Some of the nation’s largest insurance providers are pledging to make major reforms to the prior authorization process, a practice requiring insurance company sign-off for certain treatments that contributes to delayed or abandoned care for millions of Americans each year.
“Americans shouldn’t have to negotiate with their insurer to get the care they need,” Health and Human Services Secretary Robert F. Kennedy, Jr., said Monday, announcing the changes at a meeting of insurance groups in Washington. “Pitting patients and their doctors against massive companies was not good for anyone.”
The assembled companies pledged changes include working towards a standardized system of electronic prior authorization requests; reducing the number of treatments subject to prior authorization; honoring existing authorizations during insurance transitions; and expanding real-time responses to authorization requests, with a goal of real-time decisions for most requests by 2027.

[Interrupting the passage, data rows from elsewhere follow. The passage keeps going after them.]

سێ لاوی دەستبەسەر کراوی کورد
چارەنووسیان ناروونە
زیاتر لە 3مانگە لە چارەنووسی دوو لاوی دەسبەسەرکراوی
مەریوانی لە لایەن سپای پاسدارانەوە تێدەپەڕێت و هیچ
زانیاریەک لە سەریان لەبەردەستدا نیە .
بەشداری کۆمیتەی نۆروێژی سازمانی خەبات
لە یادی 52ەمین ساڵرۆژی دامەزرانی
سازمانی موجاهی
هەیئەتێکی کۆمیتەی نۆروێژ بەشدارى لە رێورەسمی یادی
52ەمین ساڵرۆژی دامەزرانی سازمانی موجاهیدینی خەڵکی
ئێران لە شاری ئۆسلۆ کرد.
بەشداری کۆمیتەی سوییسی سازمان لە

“There's violence in the streets over these issues,” Centers for Medicare and Medicaid Services Administrator Dr. Mehmet Oz said at the forum, an apparent reference to the fatal shooting of UnitedHealthcare CEO Brian Thompson in December. “This is not something that is a passively accepted reality anymore — Americans are upset about it.”
Present at the roundtable were representatives from major for-profit groups including Aetna, Blue Cross Blue Shield, the Centene Corporation, Cigna, Elevance Health, GuideWell, Highmark Health, Humana, Kaiser Permanente, and UnitedHealthcare.

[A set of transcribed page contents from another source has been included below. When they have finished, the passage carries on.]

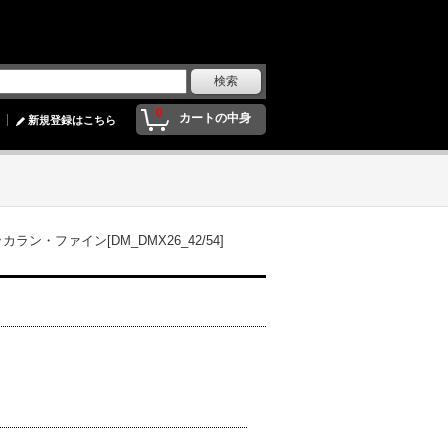
0
カートの中身
新規登録はこちら
ラン・ファイン[DM_DMX26_42/54]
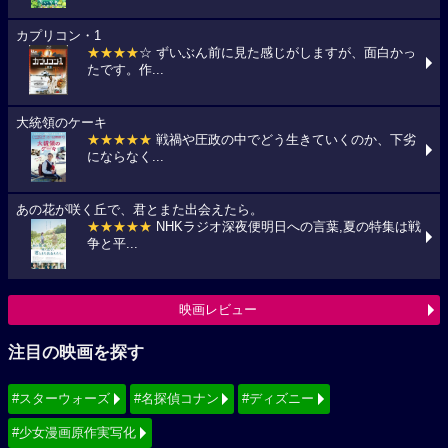
カプリコン・1
★★★★
☆ ずいぶん前に見た感じがしますが、面白かっ
たです。作...
大統領のケーキ
★★★★★
戦禍や圧政の中でどう生きていくのか、下劣
にならなく...
あの花が咲く丘で、君とまた出会えたら。
★★★★★
NHKラジオ深夜便明日への言葉,夏の特集は戦
争と平...
映画レビュー
注目の映画を探す
#スターウォーズ
#名探偵コナン
#ディズニー
#少女漫画原作実写化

AHIP, the health insurance industry’s largest lobbying group, praised the reforms.
“The health care system remains fragmented and burdened by outdated manual processes, resulting in frustration for patients and providers alike,” AHIP president Mike Tuffin said in a statement. “Health plans are making voluntary commitments to deliver a more seamless patient experience and enable providers to focus on patient care, while also helping to modernize the system.”
Some were skeptical the voluntary reforms would ultimately give more Americans access to care, especially given the Trump administration’s attempts to add work requirements to Medicaid and projections showing the so-called “Big, Beautiful Bill” spending package could lead to $793 billion less Medicaid spending over the next 10 years with 10.3 million fewer people on Medicaid by 2034.
"We know from research that Medicaid work requirements produce losses of insurance without producing corresponding increases in employment," Miranda Yaver, health policy professor at the University of Pittsburgh and author of the forthcoming book Coverage Denied: How Health Insurers Drive Inequality in the United States, told NPR.
"I don't think it would be unfair to say that we're replacing one set of burdens with another,” she added.
A 2023 KFF survey found that prior authorization issues affect a wide variety of Americans, especially those with the most medical need.
Nearly one third of adults who had more than 10 visits with a physician over that year reported prior authorization problems, while adults taking at least one prescription medicine had more than double the rate of problems as those who don’t.
The American Medical Association describes the prior authorization system as “overused, costly, inefficient, opaque and responsible for patient care delays,” and its survey data indicates more than nine in 10 physicians report care delays while waiting for insurers to authorize necessary care, with 82 percent saying prior authorization can lead to treatment abandonment.